In contesti d’espatrio siamo di fronte a un interlocutore che spesso non condivide il patrimonio linguistico del paese d’arrivo; allo stesso modo, i due interlocutori potrebbero disporre di “protocolli interattivi” non verbali che non coincidono. In casi come questo la comunicazione rischia di non essere efficace e il messaggio che si vorrebbe trasmettere ha una buona probabilità di non essere compreso. Spesso questo può rappresentare una barriera importante per lo sviluppo e la rigenerazione della propria vita sociale per chi sceglie di vivere altrove.

Imparare una nuova lingua non significa solamente apprendere le norme e che regolano la sua espressione verbale; occorre concentrarsi anche sulla sua componente non verbale, per comprendere e saper modulare la nostra espressione e quella altrui in funzione del contesto. La capacità di esprimerci è quella capacità che ci permette di stare all’interno delle interazioni, permette di comprendere e di far comprendere quello che sta succedendo mentre comunichiamo. La propria CNV è strettamente correlata al bagaglio culturale: l’abbigliamento parla di alcuni aspetti della propria identità, così come lo fanno la gestualità e la postura, la distanza tra gli interlocutori.

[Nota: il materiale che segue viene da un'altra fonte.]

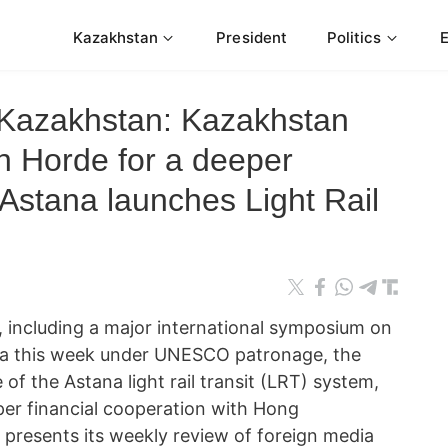
Kazakhstan
President
Politics
 Kazakhstan: Kazakhstan
n Horde for a deeper
; Astana launches Light Rail
 including a major international symposium on
na this week under UNESCO patronage, the
e of the Astana light rail transit (LRT) system,
er financial cooperation with Hong
resents its weekly review of foreign media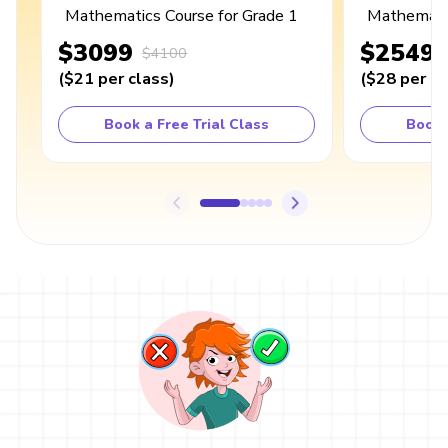
Mathematics Course for Grade 1
Mathematic
$3099
$2549
$4100
(
$21
per class
)
(
$28
per cl
Book a Free Trial Class
Book 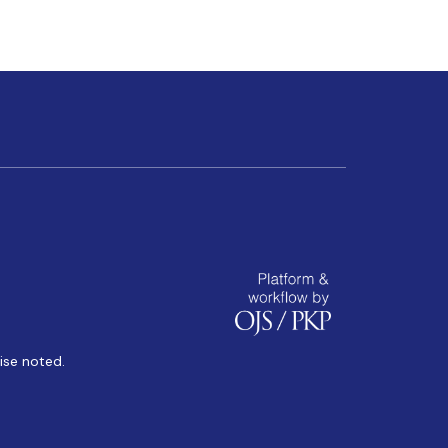
ise noted.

Nel riuscire a dare una risposta e una motivazione al comportamento dell’altro,  che ai nostri occhi potrebbe risultare inusuale e strano, allora si starebbe facendo un passo in avanti verso l’altra persona e la sua cultura; si assumerebbe una posizione di interesse verso l’altro, riconoscibile anche da un osservatore esterno. Questo tipo di approccio alla comunicazione favorisce e implementa la disponibilità dell’interlocutore a mantenere alta l’attenzione su di noi. Lo sviluppo di una tale competenza si rivela necessario nelle persone che decidono di espatriare inserendosi in un nuovo contesto linguistico e culturale.

Non si dovrebbe tuttavia parlare di un insegnamento della competenza comunicativa; la competenza non si può insegnare. La questione riguarderebbe piuttosto l’apprendimento di specifiche abilità che attribuiscano la giusta attenzione agli aspetti non verbali in contesti interculturali; strumenti che permettano di poter osservare, comprendere e infine sistematizzare i fenomeni che uno “straniero” potrà incontrare man mano che si inoltrerà nella scoperta della lingua e della cultura. Starà poi ad esso creare le mappe comunicative più adeguate per ogni relazione attraversata e vissuta.

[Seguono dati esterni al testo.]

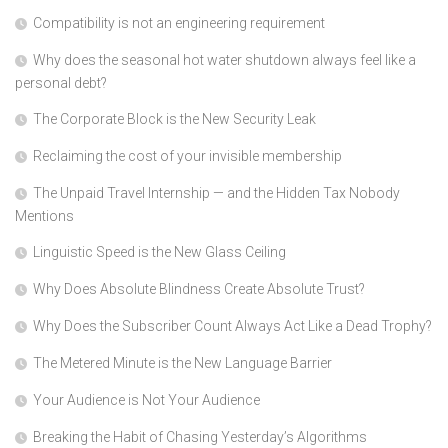
Compatibility is not an engineering requirement
Why does the seasonal hot water shutdown always feel like a
personal debt?
The Corporate Block is the New Security Leak
Reclaiming the cost of your invisible membership
The Unpaid Travel Internship — and the Hidden Tax Nobody
Mentions
Linguistic Speed is the New Glass Ceiling
Why Does Absolute Blindness Create Absolute Trust?
Why Does the Subscriber Count Always Act Like a Dead Trophy?
The Metered Minute is the New Language Barrier
Your Audience is Not Your Audience
Breaking the Habit of Chasing Yesterday’s Algorithms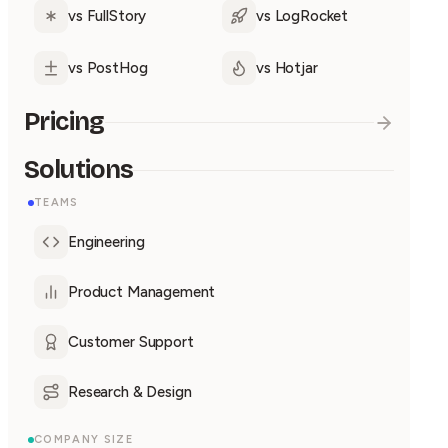
vs FullStory
vs LogRocket
vs PostHog
vs Hotjar
Pricing
Solutions
TEAMS
Engineering
Product Management
Customer Support
Research & Design
COMPANY SIZE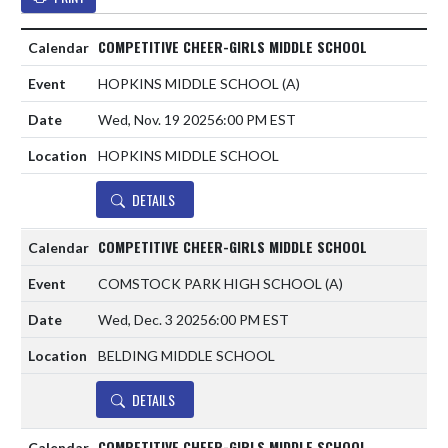
COMPETITIVE CHEER-GIRLS MIDDLE SCHOOL
HOPKINS MIDDLE SCHOOL
(A)
Wed, Nov. 19 2025
6:00 PM EST
HOPKINS MIDDLE SCHOOL
DETAILS
COMPETITIVE CHEER-GIRLS MIDDLE SCHOOL
COMSTOCK PARK HIGH SCHOOL
(A)
Wed, Dec. 3 2025
6:00 PM EST
BELDING MIDDLE SCHOOL
DETAILS
COMPETITIVE CHEER-GIRLS MIDDLE SCHOOL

Alcune semplici strategie per migliorare l’efficacia comunicativa in ambienti estranei alla propria cultura comprendono l’esibizione esplicita della volontà all’incontro: mostrare curiosità verso la nuova cultura e volontà di apprendere il nuovo linguaggio.

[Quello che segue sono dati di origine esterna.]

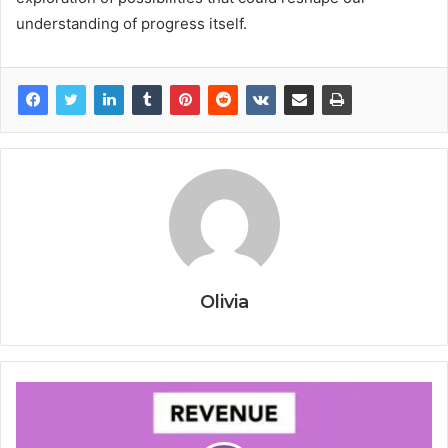
understanding of progress itself.
Olivia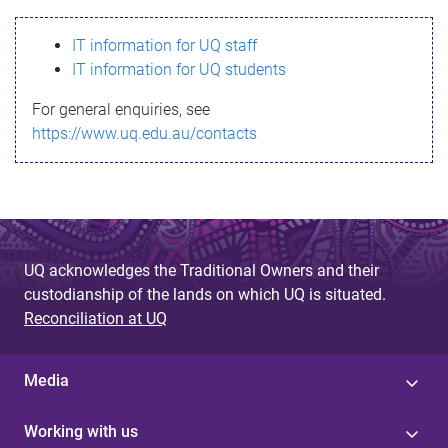
s
IT information for UQ staff
s
IT information for UQ students
a
For general enquiries, see
g
https://www.uq.edu.au/contacts
e
UQ acknowledges the Traditional Owners and their
custodianship of the lands on which UQ is situated.
Reconciliation at UQ
Media
Working with us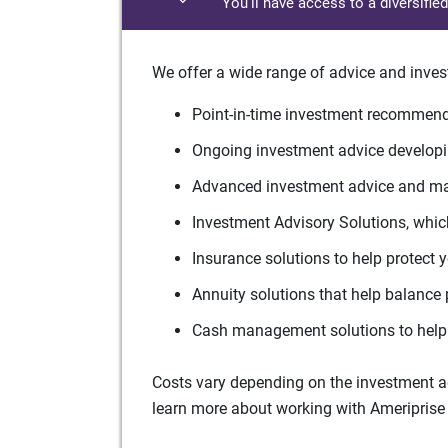
You'll have access to a diversifie
We offer a wide range of advice and inves
Point-in-time investment recommenda
Ongoing investment advice developin
Advanced investment advice and man
Investment Advisory Solutions, which
Insurance solutions to help protect 
Annuity solutions that help balance 
Cash management solutions to help 
Costs vary depending on the investment adv
learn more about working with Ameriprise 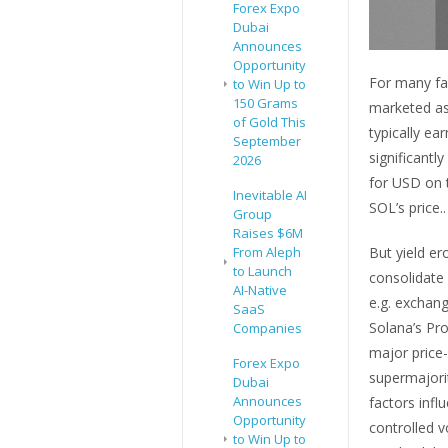
Forex Expo
Dubai
Announces
Opportunity
For many fam
to Win Up to
150 Grams
marketed as 
of Gold This
typically ea
September
significantl
2026
for USD on 
Inevitable AI
SOL’s price..
Group
Raises $6M
From Aleph
But yield er
to Launch
consolidate
AI-Native
e.g. exchang
SaaS
Solana’s Pro
Companies
major price-
Forex Expo
supermajorit
Dubai
Announces
factors inf
Opportunity
controlled v
to Win Up to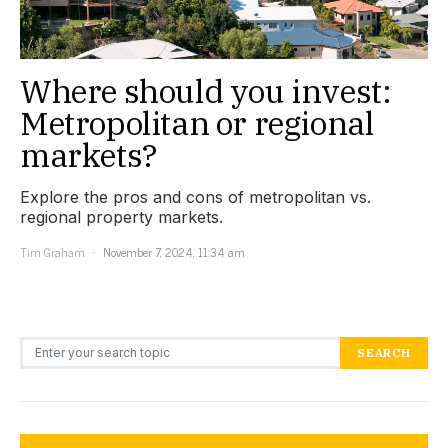
Where should you invest:
Metropolitan or regional
markets?
Explore the pros and cons of metropolitan vs.
regional property markets.
Tim Graham
November 7, 2024, 11:34 am
Search for:
SEARCH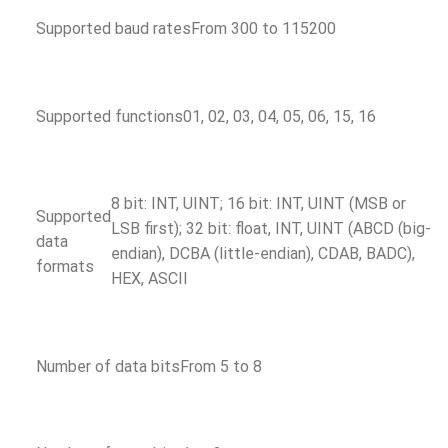
Supported baud rates
From 300 to 115200
Supported functions
01, 02, 03, 04, 05, 06, 15, 16
8 bit: INT, UINT; 16 bit: INT, UINT (MSB or
Supported
LSB first); 32 bit: float, INT, UINT (ABCD (big-
data
endian), DCBA (little-endian), CDAB, BADC),
formats
HEX, ASCII
Number of data bits
From 5 to 8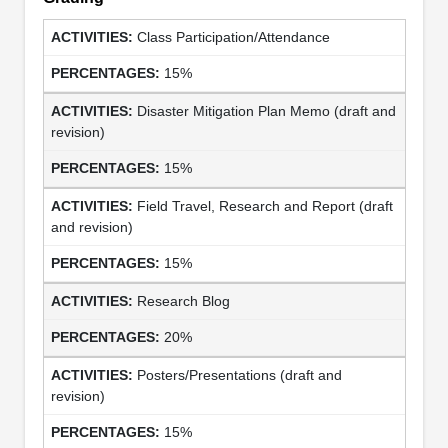
Class Participation/Attendance
15%
Disaster Mitigation Plan Memo (draft and
revision)
15%
Field Travel, Research and Report (draft
and revision)
15%
Research Blog
20%
Posters/Presentations (draft and
revision)
15%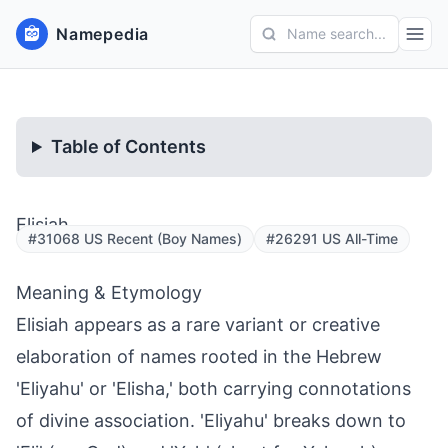
Namepedia
Name search...
Table of Contents
Elisiah
#31068 US Recent (Boy Names)
#26291 US All-Time
Meaning & Etymology
Elisiah appears as a rare variant or creative
elaboration of names rooted in the Hebrew
'Eliyahu' or 'Elisha,' both carrying connotations
of divine association. 'Eliyahu' breaks down to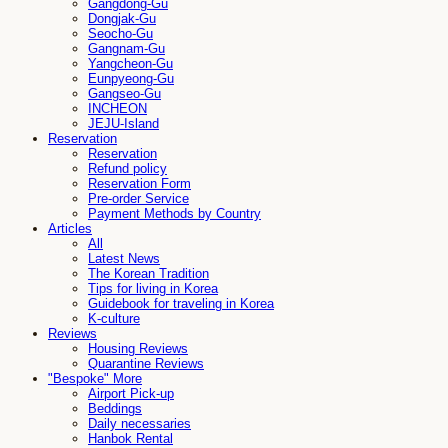
Gangdong-Gu
Dongjak-Gu
Seocho-Gu
Gangnam-Gu
Yangcheon-Gu
Eunpyeong-Gu
Gangseo-Gu
INCHEON
JEJU-Island
Reservation
Reservation
Refund policy
Reservation Form
Pre-order Service
Payment Methods by Country
Articles
All
Latest News
The Korean Tradition
Tips for living in Korea
Guidebook for traveling in Korea
K-culture
Reviews
Housing Reviews
Quarantine Reviews
"Bespoke" More
Airport Pick-up
Beddings
Daily necessaries
Hanbok Rental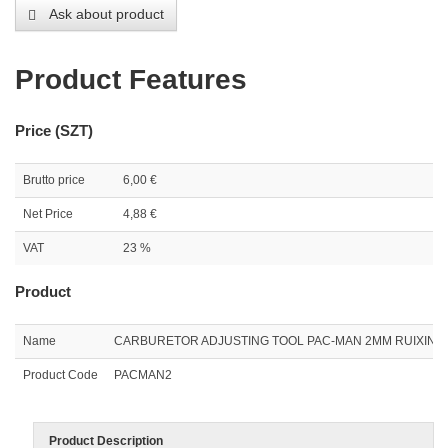
Ask about product
Product Features
Price (SZT)
Brutto price
6,00 €
Net Price
4,88 €
VAT
23 %
Product
Name
CARBURETOR ADJUSTING TOOL PAC-MAN 2MM RUIXING
Product Code
PACMAN2
Product Description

Allo stesso modo la capacità di esprimere il piacere dell’incontro attraverso il proprio corpo, evitando posture di chiusura come ad esempio ascoltare con le braccia conserte, può risultare un efficace mezzo espressivo non verbale.

Altrettanto importante sarà poi la capacità di coltivare il proprio spirito d’osservazione al fine di individuare “gli invarianti” del comportamento comunicativo di quella cultura e riconoscere quali sono invece gli aspetti che caratterizzano lo stile comunicativo dell’interlocutore da un punto di vista più individuale che culturale.

Nell’esperienza quotidiana di vita da expat è quindi importante allenare la vista e non solo l’udito della nuova lingua. Il nostro corpo ci parla, così come quello del nostro interlocutore: più diventiamo conoscitori di questo linguaggio, più benefici avremo nel contesto interculturale.

NOTE

  1. Darwin, C., & Prodger, P. (1998). The expression of the emotions in man and animals. Oxford University Press, USA.
  2. Ekman, P. (1973). Cross-cultural studies of facial expression. Darwin and facial expression: A century of research in review169222(1).